» RECORDS TO PROCESS:
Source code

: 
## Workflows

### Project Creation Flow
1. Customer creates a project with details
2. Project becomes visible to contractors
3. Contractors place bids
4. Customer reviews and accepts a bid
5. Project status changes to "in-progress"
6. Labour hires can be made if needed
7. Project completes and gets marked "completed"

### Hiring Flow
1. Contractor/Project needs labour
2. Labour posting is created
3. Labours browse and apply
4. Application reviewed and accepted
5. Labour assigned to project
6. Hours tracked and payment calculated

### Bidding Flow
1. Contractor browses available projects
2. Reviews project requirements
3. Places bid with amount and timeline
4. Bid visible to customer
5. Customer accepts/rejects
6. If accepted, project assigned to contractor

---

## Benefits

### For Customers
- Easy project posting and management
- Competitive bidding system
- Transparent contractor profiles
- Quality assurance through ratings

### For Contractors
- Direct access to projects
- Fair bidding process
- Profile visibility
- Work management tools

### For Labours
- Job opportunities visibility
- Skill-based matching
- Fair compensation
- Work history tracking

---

» ABOUT THIS TASK:
Print the lines between the one containing "### Project Creation Flow" and the one containing "7. Project completes", inclusive, without any changes.

» ANSWER AREA:
### Project Creation Flow
1. Customer creates a project with details
2. Project becomes visible to contractors
3. Contractors place bids
4. Customer reviews and accepts a bid
5. Project status changes to "in-progress"
6. Labour hires can be made if needed
7. Project completes and gets marked "completed"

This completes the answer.